Dal 2012 affianchiamo cliniche e professionisti costruendo campagne informative e conformi — alla normativa e alle policy della piattaforma — che fanno crescere senza rischi. Scopri il nostro servizio di Google Ads e valutiamo insieme la strategia più adatta alla tua struttura.
Domande frequenti
Si può pubblicizzare la medicina estetica su Google Ads?
Sì, ma è uno dei settori più regolamentati. La comunicazione deve essere esclusivamente informativa secondo la normativa sanitaria italiana, e deve inoltre rispettare le policy di Google per il settore medico, che prevedono verifiche dell’inserzionista e limiti specifici sui contenuti. Si può fare, a condizione di conoscere entrambe le regole.
Cosa vieta Google nelle campagne di medicina estetica?
Google non consente immagini before/after negli annunci, né contenuti che correlino il servizio a un “corpo perfetto”. Richiede autorizzazioni specifiche per alcuni servizi, come la chirurgia estetica, applica verifiche dell’inserzionista e limita il remarketing e la personalizzazione su pagine a tema salute, a tutela della privacy.

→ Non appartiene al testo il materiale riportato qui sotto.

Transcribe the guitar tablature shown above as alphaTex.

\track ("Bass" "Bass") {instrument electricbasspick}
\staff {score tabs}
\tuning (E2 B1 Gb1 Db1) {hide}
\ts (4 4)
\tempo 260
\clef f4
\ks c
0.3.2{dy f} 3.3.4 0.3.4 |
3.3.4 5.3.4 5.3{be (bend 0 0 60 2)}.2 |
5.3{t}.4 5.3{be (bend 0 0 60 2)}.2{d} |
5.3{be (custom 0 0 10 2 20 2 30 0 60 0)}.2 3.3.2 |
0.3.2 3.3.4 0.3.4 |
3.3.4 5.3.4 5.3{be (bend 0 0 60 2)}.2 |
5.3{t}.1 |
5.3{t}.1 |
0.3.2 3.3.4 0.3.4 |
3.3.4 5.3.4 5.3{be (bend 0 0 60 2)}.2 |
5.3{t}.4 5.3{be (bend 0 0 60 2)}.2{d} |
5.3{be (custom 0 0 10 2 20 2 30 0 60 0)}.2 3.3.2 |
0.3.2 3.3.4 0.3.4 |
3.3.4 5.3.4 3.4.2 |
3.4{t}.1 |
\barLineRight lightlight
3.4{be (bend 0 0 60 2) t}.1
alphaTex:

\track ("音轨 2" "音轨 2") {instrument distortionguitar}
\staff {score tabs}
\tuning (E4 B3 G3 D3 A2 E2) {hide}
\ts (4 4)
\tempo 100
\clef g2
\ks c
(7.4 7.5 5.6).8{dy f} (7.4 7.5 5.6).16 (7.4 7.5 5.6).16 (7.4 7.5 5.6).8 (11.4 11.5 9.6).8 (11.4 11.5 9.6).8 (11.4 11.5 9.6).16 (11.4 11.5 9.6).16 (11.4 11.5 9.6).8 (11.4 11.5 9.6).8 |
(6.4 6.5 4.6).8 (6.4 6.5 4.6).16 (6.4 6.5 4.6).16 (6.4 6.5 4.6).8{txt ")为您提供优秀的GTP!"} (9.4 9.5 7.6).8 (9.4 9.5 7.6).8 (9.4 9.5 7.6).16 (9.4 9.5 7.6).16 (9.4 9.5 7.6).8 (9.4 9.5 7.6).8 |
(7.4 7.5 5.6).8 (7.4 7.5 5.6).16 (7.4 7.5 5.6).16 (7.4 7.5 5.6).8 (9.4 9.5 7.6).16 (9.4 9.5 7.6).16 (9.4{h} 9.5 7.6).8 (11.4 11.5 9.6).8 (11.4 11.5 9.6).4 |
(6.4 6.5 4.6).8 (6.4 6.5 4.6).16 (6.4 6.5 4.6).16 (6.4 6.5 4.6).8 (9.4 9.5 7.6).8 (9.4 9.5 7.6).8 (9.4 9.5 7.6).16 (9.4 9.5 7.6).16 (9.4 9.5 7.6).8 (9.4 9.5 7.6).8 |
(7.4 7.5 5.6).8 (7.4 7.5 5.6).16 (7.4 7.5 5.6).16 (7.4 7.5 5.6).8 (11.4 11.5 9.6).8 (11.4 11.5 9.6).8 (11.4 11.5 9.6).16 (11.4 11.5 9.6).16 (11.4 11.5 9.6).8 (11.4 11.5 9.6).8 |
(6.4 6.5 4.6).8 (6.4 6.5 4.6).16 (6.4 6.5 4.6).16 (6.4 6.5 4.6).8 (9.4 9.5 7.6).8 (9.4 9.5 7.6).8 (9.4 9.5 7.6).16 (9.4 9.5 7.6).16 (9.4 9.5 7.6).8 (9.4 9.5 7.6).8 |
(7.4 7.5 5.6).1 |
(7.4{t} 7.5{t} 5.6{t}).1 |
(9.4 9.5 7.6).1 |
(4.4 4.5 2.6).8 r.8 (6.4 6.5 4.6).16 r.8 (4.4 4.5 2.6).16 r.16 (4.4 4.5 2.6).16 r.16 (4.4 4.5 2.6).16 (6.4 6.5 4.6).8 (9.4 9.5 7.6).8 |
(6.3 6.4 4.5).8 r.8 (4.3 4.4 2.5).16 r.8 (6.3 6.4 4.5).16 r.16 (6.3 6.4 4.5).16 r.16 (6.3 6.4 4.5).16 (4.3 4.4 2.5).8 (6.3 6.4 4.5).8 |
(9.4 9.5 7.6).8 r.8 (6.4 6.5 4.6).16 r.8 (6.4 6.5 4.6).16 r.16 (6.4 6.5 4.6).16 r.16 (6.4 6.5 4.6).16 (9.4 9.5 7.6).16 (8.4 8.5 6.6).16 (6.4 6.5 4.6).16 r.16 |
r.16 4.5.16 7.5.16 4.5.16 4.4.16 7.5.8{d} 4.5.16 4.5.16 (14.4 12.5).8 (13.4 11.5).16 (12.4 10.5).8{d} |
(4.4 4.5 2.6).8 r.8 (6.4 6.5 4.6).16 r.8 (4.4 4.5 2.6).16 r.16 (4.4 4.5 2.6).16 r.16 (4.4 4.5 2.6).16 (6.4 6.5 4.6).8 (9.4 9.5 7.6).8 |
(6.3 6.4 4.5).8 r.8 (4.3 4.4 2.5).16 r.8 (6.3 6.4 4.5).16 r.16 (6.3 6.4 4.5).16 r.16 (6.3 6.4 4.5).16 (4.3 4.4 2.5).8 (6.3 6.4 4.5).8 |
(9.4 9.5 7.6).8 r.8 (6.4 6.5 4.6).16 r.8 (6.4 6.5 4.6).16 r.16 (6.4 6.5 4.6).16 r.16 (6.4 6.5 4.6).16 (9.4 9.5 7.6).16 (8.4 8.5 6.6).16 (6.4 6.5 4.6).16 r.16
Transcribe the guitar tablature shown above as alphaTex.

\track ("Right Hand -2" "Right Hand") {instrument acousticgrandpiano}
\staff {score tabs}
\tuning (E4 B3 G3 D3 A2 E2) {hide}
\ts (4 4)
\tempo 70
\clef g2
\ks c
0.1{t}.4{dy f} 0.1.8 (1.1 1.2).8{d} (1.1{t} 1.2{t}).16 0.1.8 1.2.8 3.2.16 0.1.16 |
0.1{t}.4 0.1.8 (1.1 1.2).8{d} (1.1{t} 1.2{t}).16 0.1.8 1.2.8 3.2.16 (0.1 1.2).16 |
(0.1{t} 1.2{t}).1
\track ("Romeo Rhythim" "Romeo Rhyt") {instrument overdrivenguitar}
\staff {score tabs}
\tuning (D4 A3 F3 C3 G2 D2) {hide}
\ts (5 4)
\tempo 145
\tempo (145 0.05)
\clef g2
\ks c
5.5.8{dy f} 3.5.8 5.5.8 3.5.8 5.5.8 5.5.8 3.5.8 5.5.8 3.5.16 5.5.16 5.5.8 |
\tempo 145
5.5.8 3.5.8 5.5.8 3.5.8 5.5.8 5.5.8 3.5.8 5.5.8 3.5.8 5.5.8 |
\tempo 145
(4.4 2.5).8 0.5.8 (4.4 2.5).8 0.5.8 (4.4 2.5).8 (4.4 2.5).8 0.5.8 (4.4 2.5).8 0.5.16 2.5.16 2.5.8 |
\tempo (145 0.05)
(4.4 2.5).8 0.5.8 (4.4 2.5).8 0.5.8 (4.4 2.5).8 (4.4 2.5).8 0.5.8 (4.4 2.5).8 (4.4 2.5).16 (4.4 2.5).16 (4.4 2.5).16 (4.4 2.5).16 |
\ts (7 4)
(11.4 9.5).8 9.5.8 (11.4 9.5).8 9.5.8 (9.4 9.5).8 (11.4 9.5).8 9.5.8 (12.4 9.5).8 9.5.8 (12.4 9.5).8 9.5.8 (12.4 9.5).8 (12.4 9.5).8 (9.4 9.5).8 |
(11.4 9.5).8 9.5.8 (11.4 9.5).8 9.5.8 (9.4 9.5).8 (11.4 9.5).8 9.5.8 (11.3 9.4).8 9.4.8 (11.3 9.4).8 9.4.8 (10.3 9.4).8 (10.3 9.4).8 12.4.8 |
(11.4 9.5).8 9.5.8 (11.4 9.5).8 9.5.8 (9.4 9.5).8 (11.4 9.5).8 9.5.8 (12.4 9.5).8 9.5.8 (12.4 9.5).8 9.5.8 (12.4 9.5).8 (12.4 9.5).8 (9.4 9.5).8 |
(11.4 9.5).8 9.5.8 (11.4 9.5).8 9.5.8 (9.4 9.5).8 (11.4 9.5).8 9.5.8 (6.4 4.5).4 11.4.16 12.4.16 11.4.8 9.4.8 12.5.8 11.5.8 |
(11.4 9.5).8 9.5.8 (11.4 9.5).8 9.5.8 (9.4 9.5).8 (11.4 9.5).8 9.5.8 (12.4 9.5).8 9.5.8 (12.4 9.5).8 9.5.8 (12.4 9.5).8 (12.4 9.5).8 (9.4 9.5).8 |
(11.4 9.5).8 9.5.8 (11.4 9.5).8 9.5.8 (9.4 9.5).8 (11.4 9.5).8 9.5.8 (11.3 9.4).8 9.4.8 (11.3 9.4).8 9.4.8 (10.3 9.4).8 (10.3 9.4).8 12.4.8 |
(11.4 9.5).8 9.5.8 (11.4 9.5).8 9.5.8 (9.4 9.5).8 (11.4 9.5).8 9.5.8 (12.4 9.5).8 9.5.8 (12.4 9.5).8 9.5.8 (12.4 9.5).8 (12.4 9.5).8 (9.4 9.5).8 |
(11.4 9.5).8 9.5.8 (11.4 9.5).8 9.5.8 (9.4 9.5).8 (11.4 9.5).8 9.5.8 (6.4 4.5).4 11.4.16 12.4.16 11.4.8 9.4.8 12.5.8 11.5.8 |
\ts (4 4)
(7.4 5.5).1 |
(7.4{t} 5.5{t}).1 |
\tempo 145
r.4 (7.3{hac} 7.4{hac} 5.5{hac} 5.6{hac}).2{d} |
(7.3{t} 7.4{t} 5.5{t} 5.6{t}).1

Cosa dice la legge italiana sulla pubblicità in medicina estetica?
La normativa, Legge 145/2018 e Codice di Deontologia Medica, stabilisce che la comunicazione sanitaria deve essere informativa, sobria e verificabile, mai promozionale o suggestiva. Sono vietati claim aggressivi, promesse di risultati, tariffe promozionali come leva commerciale e messaggi ingannevoli.
Quali parole chiave si possono usare?
Keyword informative e locali, legate alle prestazioni e alle domande dei pazienti, senza promettere risultati: per esempio “medicina estetica viso Firenze” o “consulto medicina estetica zona”. L’obiettivo è farsi trovare da chi cerca informazioni, non indurre o garantire un esito.
Serve un’autorizzazione per pubblicizzare la chirurgia estetica?
Per alcuni servizi sanitari, tra cui la chirurgia estetica, Google richiede autorizzazioni o certificazioni specifiche prima di approvare gli annunci, oltre alla verifica dell’identità dell’inserzionista. È un passaggio tecnico che va gestito correttamente, altrimenti gli annunci vengono rifiutati.